Exercise goal
Among the records that follow, find the line with "- **Regressão Logística:**" and the line with "## Conclusão". Set down those lines and all lines between them exactly, without adding anything.

Provided records
==============================

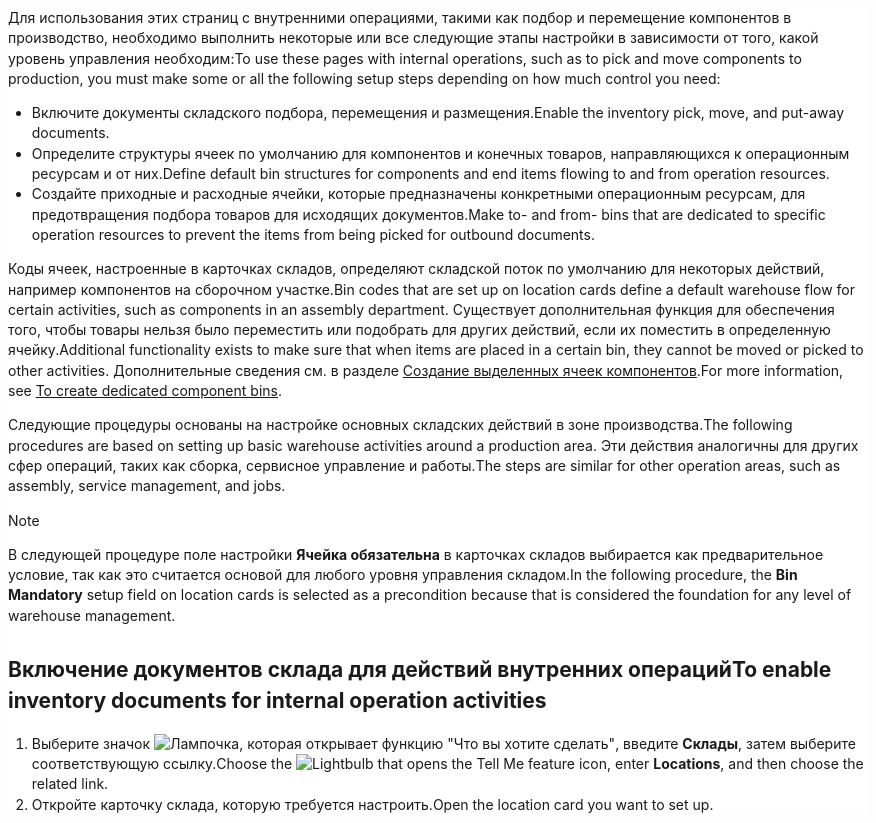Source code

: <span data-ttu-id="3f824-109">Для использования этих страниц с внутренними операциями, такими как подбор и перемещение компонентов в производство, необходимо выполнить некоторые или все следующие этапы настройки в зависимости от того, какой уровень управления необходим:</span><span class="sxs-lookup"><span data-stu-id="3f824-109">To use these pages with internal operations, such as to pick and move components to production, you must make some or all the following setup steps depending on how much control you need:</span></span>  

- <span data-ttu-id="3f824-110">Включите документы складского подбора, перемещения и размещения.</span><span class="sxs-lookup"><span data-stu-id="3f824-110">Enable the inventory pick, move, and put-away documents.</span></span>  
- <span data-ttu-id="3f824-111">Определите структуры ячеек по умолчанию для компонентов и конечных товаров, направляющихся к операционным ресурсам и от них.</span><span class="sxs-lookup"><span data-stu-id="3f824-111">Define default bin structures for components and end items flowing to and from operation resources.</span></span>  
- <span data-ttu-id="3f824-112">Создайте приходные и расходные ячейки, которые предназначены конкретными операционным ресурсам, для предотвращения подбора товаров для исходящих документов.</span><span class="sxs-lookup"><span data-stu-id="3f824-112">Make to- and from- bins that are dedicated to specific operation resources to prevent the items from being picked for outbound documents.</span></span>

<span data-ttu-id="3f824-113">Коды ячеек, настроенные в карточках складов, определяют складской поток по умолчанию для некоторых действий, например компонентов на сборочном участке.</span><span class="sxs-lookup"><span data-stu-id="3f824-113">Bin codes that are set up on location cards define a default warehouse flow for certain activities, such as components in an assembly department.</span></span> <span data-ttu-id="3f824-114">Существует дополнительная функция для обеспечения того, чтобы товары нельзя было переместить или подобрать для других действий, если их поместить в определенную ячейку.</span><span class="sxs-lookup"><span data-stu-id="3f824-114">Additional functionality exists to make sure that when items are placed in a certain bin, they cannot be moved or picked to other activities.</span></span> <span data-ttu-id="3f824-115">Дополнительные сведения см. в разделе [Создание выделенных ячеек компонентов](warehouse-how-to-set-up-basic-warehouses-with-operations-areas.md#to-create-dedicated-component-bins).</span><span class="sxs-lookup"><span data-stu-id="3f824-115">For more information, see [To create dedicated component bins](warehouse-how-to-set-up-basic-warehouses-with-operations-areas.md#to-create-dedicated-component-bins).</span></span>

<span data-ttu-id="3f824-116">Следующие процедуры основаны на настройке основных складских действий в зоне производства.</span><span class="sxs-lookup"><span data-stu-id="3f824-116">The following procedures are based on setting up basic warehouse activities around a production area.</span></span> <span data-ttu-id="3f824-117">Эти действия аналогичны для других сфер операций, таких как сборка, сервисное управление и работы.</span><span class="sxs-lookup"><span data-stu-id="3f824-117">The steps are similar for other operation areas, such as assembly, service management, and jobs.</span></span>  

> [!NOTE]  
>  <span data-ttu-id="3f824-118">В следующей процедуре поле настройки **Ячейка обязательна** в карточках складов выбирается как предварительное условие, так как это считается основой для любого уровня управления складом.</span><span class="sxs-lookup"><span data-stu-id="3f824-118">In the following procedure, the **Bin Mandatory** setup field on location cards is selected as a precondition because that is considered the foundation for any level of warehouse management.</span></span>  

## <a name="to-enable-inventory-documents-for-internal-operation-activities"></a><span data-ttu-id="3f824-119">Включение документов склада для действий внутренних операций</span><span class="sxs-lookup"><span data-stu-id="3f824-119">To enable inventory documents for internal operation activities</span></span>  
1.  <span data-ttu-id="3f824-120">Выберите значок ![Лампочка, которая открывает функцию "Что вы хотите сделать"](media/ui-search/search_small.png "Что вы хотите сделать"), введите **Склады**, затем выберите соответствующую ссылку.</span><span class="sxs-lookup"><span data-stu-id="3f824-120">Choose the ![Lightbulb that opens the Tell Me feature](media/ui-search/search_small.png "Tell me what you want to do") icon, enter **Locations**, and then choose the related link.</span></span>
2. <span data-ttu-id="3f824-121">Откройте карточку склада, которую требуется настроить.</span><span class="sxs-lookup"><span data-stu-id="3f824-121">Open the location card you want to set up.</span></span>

==============================

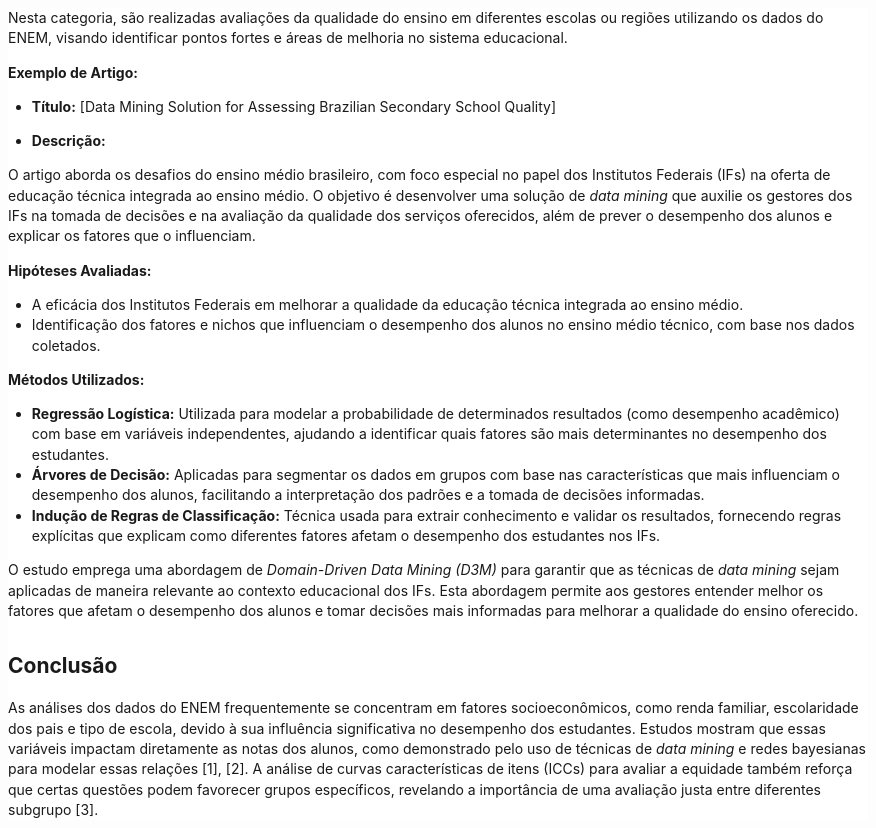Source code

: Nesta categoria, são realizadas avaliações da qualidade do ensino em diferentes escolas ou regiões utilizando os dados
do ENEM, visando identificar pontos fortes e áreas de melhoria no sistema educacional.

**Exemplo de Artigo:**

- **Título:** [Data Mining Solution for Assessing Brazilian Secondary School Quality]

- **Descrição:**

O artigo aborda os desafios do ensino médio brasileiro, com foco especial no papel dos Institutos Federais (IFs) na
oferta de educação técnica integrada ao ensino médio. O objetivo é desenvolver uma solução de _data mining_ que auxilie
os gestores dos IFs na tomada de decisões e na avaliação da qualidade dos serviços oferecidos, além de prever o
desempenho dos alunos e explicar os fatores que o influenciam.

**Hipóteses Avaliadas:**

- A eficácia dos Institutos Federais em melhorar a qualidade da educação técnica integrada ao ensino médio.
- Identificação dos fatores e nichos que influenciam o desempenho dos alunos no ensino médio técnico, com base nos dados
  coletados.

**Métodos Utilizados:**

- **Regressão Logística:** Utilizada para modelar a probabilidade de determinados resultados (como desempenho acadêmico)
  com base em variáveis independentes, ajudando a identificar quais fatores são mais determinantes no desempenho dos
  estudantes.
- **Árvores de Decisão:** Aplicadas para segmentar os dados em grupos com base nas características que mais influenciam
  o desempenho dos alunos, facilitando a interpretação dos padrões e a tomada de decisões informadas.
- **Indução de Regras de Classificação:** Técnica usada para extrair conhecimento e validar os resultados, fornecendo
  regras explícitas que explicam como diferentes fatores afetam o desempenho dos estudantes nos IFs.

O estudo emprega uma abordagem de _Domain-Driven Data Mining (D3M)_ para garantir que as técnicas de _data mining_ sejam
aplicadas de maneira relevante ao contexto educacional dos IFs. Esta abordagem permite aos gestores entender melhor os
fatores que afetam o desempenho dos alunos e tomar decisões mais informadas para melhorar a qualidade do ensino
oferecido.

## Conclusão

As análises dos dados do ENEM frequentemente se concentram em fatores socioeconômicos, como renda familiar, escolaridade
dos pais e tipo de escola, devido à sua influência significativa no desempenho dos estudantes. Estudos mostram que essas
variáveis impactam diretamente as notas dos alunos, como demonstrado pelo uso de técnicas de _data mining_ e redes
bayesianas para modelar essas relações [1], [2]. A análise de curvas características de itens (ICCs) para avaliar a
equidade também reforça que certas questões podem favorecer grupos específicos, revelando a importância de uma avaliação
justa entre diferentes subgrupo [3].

==============================

Answer section
- **Regressão Logística:** Utilizada para modelar a probabilidade de determinados resultados (como desempenho acadêmico)
  com base em variáveis independentes, ajudando a identificar quais fatores são mais determinantes no desempenho dos
  estudantes.
- **Árvores de Decisão:** Aplicadas para segmentar os dados em grupos com base nas características que mais influenciam
  o desempenho dos alunos, facilitando a interpretação dos padrões e a tomada de decisões informadas.
- **Indução de Regras de Classificação:** Técnica usada para extrair conhecimento e validar os resultados, fornecendo
  regras explícitas que explicam como diferentes fatores afetam o desempenho dos estudantes nos IFs.

O estudo emprega uma abordagem de _Domain-Driven Data Mining (D3M)_ para garantir que as técnicas de _data mining_ sejam
aplicadas de maneira relevante ao contexto educacional dos IFs. Esta abordagem permite aos gestores entender melhor os
fatores que afetam o desempenho dos alunos e tomar decisões mais informadas para melhorar a qualidade do ensino
oferecido.

## Conclusão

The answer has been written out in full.